-- Задание A --
Перепишите без изменений строки записей, начиная с самой первой и заканчивая строкой с «ferite, ed in concl» включительно.

Это погружение чрезвычайно опасное, прежде всего для авторской индивидуальности, но и чрезвычайно захватывающее, не случайно Беккет, закончив изматывающую работу над романом «Как есть», садится за его английскую версию. И так повторяется фактически с каждым произведением. Слово перестает быть орудием писательского труда и становится той экзистенциальной «грязью», по которой с трудом передвигается писатель, замкнувшийся в своем бессилии и неведении.
Нечто похожее происходит и в трактате Даниила Хармса «Мыр» (1930), в котором единство мира и «мы» эксплицируется самой графической формой слова. «Я говорил себе, что я вижу мир. Но весь мир был недоступен моему взгляду, и я видел только части мира», — так начинается этот текст ( Псс—2, 307). Наблюдая части мира, и в особенности те из них, которые могли думать, то есть других людей, Хармс «делает науку», что не может не внушать ему отвращения. Но неожиданно Хармс перестает их видеть, и его охватывает страх, как бы мир не рухнул:
Но тут я понял, что не вижу частей по отдельности, а вижу все зараз. Сначала я думал, что это НИЧТО. Но потом понял, что это мир, а то, что я видел раньше, был не мир.
(Псс—2, 308)
По сути, Хармс применяет здесь метод расширенного смотрения. Неудивительно, что мир в результате данной операции перестает быть умным или неумным: прежние понятия не подходят больше миру, взятому в своей целостности. Момент озарения, однако, не длится долго:
Но только я понял, что вижу мир, как я перестал его видеть. Я испугался, думая, что мир рухнул. Но пока я так думал, я понял, что если бы рухнул мир, то я бы так уже не думал. И я смотрел, ища мир, но не находил его. А потом и смотреть стало некуда.
(Псс—2, 308–309)
В действительности мир не рухнул, его присутствие лишь перестало быть явным, как неявно существование неорганической, гомогенной субстанции. Этот аморфный мир — не что иное, как сам поэт, поглотивший внешний мир и превратившийся во всеобъемлющее, «универсальное» существо.
Тогда я понял, — говорит он, — что покуда было куда смотреть — вокруг меня был мир. А теперь его нет. Есть только я. А потом я понял, что я и есть мир.
(Псс—2, 309)

-- Предоставленные записи --
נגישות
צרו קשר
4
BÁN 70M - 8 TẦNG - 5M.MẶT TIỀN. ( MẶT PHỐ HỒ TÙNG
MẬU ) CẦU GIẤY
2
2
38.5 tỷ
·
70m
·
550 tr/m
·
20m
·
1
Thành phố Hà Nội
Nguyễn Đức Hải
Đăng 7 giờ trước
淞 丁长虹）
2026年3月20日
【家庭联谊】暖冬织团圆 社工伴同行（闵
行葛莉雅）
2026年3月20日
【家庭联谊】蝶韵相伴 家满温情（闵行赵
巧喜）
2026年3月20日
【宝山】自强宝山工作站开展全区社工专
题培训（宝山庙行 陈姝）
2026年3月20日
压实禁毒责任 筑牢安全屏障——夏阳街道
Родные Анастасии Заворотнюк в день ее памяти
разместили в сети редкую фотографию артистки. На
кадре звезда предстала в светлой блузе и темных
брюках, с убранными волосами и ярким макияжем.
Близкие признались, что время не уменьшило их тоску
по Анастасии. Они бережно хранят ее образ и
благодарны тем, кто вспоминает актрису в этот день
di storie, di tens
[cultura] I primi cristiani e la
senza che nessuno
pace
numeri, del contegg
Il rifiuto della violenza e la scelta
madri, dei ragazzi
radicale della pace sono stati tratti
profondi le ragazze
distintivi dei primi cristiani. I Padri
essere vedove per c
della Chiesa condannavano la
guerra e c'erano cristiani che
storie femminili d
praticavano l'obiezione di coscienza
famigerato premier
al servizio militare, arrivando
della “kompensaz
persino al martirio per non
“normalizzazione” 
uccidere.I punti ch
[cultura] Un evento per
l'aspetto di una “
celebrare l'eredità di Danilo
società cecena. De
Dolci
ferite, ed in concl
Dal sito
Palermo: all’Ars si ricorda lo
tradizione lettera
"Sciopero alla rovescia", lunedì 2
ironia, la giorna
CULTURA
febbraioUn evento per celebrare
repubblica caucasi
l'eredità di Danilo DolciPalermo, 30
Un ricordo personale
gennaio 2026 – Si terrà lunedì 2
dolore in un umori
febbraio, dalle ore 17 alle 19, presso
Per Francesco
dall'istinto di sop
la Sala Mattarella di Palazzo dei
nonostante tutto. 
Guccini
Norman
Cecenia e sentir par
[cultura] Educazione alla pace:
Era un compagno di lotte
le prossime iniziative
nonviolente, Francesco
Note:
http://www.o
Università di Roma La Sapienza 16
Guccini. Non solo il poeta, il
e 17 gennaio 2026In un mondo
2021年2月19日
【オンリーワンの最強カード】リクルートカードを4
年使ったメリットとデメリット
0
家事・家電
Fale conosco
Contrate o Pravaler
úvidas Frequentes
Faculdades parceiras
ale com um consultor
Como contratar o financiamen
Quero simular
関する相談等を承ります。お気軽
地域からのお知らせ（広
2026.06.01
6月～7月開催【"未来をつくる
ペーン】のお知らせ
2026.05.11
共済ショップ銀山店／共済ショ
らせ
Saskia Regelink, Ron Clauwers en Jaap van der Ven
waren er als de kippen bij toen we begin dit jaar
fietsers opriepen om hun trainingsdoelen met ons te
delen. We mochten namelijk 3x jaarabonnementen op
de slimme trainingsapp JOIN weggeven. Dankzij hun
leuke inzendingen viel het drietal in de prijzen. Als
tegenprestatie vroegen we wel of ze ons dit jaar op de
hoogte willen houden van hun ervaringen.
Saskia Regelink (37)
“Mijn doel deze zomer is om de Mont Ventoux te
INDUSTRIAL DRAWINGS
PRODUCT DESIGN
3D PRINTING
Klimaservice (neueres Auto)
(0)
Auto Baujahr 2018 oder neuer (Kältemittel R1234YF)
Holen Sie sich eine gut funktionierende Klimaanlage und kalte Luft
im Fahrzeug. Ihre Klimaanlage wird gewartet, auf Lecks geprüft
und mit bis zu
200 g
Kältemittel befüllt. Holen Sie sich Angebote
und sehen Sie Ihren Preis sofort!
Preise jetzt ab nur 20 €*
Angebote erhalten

-- Задание B --
Напишите продолжение текста о Беккете и трактате Хармса «Мыр», начав сразу после его последнего предложения.

-- Поле для ответа A --
נגישות
צרו קשר
4
BÁN 70M - 8 TẦNG - 5M.MẶT TIỀN. ( MẶT PHỐ HỒ TÙNG
MẬU ) CẦU GIẤY
2
2
38.5 tỷ
·
70m
·
550 tr/m
·
20m
·
1
Thành phố Hà Nội
Nguyễn Đức Hải
Đăng 7 giờ trước
淞 丁长虹）
2026年3月20日
【家庭联谊】暖冬织团圆 社工伴同行（闵
行葛莉雅）
2026年3月20日
【家庭联谊】蝶韵相伴 家满温情（闵行赵
巧喜）
2026年3月20日
【宝山】自强宝山工作站开展全区社工专
题培训（宝山庙行 陈姝）
2026年3月20日
压实禁毒责任 筑牢安全屏障——夏阳街道
Родные Анастасии Заворотнюк в день ее памяти
разместили в сети редкую фотографию артистки. На
кадре звезда предстала в светлой блузе и темных
брюках, с убранными волосами и ярким макияжем.
Близкие признались, что время не уменьшило их тоску
по Анастасии. Они бережно хранят ее образ и
благодарны тем, кто вспоминает актрису в этот день
di storie, di tens
[cultura] I primi cristiani e la
senza che nessuno
pace
numeri, del contegg
Il rifiuto della violenza e la scelta
madri, dei ragazzi
radicale della pace sono stati tratti
profondi le ragazze
distintivi dei primi cristiani. I Padri
essere vedove per c
della Chiesa condannavano la
guerra e c'erano cristiani che
storie femminili d
praticavano l'obiezione di coscienza
famigerato premier
al servizio militare, arrivando
della “kompensaz
persino al martirio per non
“normalizzazione” 
uccidere.I punti ch
[cultura] Un evento per
l'aspetto di una “
celebrare l'eredità di Danilo
società cecena. De
Dolci
ferite, ed in concl

-- Поле для ответа B --
Хармс расширяется до размеров беккетовского Безымянного, и это расширение ведет, в частности, к потере зрения: Хармс перестает быть наблюдателем внешнего мира и становится наблюдателем себя самого, а для этого глаза просто не нужны. Вывод, который делает Хармс, не слишком утешителен: «Но мир — это не я. Хотя, в то же время, я мир». Ж.-Ф. Жаккар замечает, что субъект тем самым вбирает в себя мир, но при этом приближается к нулю небытия [525]. По мнению М. Ямпольского, Хармс, напротив, желает показать своим парадоксом, что коль скоро он не исчезает, то он не един с миром и как-то ему противопоставлен ( Ямпольский , 173). Однако возникает вопрос: если поэт остался один, если он — это мир, то есть ли тогда что-то, что находится вне его? Весь трагизм хармсовского удела состоит в том, что поэт, увеличившись до пределов Вселенной, потерял свою индивидуальность; мир, которым он стал, — мир безличный, безымянный. Поэт растворяется в неорганической основе мира, о чем свидетельствует последняя фраза его текста: «И больше я ничего не думал» ( Псс—2, 309).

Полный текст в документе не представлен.